Start of ENTRIES PROVIDED

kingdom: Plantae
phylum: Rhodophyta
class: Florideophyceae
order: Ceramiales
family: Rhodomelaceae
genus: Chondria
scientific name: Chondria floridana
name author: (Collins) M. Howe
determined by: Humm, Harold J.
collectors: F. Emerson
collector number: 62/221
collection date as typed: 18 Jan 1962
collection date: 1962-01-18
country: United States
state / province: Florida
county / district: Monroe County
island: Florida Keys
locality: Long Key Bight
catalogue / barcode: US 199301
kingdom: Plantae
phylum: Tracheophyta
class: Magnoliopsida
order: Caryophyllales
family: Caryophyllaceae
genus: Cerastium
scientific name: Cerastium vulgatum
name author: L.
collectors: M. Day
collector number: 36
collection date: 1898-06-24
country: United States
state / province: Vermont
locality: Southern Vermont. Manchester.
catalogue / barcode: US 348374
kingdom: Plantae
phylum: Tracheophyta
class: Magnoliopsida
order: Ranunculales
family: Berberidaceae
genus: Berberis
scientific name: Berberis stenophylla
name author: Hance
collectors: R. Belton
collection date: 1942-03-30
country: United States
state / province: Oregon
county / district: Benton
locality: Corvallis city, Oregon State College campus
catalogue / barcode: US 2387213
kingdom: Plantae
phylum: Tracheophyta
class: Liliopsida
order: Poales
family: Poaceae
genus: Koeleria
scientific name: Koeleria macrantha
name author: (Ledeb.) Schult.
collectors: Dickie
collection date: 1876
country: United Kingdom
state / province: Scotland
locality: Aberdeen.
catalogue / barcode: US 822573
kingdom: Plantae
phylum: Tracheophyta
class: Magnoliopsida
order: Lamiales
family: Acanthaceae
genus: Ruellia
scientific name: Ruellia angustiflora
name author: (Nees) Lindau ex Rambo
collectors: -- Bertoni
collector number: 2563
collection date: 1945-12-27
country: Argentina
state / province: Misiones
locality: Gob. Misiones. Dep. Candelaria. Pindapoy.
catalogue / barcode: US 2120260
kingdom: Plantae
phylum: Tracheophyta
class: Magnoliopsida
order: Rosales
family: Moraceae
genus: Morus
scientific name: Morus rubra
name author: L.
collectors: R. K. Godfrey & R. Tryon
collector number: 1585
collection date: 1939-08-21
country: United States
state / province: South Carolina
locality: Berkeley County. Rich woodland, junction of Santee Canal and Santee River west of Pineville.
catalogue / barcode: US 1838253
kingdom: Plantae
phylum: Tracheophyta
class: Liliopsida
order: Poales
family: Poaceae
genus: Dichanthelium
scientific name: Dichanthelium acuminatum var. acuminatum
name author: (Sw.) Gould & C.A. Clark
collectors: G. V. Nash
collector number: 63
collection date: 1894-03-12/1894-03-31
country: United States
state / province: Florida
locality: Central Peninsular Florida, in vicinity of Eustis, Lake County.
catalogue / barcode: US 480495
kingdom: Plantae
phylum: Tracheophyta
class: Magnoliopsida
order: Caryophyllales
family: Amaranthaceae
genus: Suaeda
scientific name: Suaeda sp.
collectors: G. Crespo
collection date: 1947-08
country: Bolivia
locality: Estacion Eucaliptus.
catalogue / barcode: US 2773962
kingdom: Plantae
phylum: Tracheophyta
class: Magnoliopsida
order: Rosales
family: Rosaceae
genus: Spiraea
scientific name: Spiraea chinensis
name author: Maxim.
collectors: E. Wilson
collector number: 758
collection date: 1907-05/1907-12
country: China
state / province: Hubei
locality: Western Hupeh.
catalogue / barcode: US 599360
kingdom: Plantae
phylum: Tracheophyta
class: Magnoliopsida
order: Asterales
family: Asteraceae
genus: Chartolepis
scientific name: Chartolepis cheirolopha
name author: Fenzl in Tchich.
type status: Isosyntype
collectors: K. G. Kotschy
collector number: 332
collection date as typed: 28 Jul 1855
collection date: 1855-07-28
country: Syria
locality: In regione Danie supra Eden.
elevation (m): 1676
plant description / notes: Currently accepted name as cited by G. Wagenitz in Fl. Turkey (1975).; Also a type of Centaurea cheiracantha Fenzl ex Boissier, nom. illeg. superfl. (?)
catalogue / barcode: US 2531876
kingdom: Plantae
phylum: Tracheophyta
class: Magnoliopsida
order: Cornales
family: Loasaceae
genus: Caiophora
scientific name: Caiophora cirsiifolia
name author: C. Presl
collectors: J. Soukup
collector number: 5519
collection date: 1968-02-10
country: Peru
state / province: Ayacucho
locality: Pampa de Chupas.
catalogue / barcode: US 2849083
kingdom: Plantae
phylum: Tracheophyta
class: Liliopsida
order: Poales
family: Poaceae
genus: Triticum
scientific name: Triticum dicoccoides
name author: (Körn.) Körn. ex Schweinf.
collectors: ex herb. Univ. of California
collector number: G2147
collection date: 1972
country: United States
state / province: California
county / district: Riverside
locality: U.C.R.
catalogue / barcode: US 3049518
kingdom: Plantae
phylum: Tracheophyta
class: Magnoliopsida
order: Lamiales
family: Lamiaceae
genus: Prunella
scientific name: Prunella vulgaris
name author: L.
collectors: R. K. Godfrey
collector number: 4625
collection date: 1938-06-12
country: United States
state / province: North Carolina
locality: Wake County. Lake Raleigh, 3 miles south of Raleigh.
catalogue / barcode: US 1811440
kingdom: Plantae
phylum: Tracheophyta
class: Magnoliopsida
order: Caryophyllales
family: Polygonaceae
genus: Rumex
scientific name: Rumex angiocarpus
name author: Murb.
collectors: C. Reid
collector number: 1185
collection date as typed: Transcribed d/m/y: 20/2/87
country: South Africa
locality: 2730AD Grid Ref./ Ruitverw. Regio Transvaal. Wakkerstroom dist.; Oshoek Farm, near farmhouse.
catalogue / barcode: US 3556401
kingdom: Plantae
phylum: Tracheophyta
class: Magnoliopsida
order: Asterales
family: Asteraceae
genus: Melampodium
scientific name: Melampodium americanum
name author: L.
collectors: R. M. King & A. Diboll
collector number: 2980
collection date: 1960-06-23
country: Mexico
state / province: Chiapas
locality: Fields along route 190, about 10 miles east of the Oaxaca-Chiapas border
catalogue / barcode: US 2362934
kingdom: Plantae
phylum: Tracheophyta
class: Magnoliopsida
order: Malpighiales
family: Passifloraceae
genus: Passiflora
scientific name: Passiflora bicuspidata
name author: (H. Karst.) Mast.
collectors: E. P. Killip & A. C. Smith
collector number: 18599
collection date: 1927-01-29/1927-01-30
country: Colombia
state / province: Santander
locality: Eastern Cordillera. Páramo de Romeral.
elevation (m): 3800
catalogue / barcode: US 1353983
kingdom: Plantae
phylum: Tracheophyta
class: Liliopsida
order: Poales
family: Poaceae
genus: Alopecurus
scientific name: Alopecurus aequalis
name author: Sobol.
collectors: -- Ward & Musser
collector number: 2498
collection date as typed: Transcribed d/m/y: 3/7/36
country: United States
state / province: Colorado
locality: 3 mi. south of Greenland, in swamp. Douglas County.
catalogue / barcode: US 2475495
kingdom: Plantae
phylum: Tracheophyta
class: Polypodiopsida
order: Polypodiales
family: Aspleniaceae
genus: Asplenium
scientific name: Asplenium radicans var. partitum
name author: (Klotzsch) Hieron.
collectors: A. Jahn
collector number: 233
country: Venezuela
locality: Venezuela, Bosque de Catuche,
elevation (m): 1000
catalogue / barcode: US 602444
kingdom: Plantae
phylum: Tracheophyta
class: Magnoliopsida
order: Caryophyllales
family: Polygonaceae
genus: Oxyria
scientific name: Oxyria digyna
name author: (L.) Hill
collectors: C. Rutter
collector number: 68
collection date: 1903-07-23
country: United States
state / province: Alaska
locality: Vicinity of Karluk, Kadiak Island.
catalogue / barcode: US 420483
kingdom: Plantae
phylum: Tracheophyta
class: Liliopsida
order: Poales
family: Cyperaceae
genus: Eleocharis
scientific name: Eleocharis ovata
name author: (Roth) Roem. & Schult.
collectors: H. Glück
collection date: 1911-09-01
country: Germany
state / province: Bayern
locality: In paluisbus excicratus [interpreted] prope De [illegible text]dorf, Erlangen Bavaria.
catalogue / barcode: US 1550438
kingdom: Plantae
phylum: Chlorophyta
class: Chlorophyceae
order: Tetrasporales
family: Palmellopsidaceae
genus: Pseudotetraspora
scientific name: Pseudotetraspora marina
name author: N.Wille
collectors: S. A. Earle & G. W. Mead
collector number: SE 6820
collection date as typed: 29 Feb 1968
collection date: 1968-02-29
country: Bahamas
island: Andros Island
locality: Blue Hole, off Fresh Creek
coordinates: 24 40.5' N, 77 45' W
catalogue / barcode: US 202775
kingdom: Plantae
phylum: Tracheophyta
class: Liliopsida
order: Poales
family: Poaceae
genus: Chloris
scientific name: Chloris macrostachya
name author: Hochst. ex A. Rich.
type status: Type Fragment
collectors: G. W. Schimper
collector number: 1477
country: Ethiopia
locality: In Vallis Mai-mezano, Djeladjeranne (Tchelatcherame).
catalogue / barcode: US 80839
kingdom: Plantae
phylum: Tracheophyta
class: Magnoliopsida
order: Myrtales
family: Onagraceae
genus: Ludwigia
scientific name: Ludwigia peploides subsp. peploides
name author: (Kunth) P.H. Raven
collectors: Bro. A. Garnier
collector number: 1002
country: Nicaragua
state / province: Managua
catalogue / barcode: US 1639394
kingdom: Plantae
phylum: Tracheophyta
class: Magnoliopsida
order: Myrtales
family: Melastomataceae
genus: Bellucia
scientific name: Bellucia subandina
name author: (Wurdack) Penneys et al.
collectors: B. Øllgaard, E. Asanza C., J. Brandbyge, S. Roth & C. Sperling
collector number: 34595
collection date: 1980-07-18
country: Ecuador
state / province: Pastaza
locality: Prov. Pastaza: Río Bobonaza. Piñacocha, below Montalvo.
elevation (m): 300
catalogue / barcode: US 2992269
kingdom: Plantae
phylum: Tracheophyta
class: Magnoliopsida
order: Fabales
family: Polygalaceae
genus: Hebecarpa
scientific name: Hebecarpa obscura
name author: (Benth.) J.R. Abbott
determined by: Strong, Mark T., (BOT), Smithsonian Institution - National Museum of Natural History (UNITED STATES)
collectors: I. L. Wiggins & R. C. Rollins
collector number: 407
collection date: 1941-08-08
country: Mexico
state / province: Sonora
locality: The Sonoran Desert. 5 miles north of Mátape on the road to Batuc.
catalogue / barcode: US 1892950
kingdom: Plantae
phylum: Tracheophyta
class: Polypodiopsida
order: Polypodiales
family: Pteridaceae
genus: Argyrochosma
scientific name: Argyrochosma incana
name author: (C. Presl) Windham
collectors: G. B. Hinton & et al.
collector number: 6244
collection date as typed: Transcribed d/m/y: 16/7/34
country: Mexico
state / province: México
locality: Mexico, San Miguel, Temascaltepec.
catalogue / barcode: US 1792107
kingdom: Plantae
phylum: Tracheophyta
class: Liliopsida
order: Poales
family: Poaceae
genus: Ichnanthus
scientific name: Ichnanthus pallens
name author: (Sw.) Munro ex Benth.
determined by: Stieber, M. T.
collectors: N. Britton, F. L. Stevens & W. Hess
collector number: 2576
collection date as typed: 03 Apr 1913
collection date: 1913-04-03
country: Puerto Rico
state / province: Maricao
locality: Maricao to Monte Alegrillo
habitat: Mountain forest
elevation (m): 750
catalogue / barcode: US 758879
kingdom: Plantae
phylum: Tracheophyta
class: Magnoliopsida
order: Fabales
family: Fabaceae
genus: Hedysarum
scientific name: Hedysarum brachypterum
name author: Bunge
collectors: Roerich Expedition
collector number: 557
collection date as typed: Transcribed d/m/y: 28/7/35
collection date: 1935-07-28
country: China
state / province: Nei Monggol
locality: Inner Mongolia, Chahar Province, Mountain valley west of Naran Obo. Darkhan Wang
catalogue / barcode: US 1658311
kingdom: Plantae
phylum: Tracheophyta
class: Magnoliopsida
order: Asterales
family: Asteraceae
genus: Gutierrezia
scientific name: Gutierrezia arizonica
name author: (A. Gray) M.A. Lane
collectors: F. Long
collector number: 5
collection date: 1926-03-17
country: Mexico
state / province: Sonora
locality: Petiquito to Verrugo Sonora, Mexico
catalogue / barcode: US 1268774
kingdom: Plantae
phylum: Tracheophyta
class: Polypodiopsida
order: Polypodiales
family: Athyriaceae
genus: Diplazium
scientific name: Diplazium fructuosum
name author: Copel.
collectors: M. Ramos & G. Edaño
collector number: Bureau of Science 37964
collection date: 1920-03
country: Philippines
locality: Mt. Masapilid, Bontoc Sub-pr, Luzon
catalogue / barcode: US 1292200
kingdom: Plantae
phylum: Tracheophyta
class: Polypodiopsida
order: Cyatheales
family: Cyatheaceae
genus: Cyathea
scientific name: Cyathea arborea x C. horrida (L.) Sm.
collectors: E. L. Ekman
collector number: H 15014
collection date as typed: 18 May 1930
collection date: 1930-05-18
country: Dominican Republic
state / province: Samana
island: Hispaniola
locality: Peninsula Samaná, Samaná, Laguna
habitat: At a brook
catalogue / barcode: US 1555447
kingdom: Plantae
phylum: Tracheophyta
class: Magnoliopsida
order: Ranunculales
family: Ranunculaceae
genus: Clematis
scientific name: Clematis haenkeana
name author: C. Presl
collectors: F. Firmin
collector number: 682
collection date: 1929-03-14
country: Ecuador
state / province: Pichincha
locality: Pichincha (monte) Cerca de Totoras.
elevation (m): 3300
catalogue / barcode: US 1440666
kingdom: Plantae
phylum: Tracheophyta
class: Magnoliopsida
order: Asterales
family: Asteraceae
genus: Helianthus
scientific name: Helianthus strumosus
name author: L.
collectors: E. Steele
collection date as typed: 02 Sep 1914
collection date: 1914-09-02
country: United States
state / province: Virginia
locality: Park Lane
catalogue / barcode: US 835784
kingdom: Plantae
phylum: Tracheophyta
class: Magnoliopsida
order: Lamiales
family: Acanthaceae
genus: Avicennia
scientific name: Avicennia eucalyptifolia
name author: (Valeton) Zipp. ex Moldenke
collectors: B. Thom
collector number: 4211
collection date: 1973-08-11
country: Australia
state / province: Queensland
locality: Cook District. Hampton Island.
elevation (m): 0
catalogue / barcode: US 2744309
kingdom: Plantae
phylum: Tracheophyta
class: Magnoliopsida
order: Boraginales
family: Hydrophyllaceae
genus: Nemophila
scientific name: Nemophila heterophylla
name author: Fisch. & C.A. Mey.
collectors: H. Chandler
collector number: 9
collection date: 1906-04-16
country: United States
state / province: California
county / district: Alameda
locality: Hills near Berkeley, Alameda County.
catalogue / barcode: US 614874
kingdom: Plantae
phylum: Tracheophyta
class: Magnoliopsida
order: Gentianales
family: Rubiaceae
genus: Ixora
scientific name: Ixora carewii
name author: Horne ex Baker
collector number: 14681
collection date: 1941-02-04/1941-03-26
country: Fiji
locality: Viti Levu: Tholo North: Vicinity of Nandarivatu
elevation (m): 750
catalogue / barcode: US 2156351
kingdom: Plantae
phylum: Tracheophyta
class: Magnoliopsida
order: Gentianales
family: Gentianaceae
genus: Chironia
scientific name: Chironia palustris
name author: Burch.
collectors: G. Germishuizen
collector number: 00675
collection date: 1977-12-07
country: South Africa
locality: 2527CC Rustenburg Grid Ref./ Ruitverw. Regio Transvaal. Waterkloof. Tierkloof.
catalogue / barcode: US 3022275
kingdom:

End of ENTRIES PROVIDED

WORK REQUIRED:
Reproduce the lines in the entries above verbatim, beginning at the line containing "collectors: M. Day" and ending at the line containing "family: Berberidaceae", with both of those lines included.

SOLUTION FOR THIS EXERCISE:
collectors: M. Day
collector number: 36
collection date: 1898-06-24
country: United States
state / province: Vermont
locality: Southern Vermont. Manchester.
catalogue / barcode: US 348374
kingdom: Plantae
phylum: Tracheophyta
class: Magnoliopsida
order: Ranunculales
family: Berberidaceae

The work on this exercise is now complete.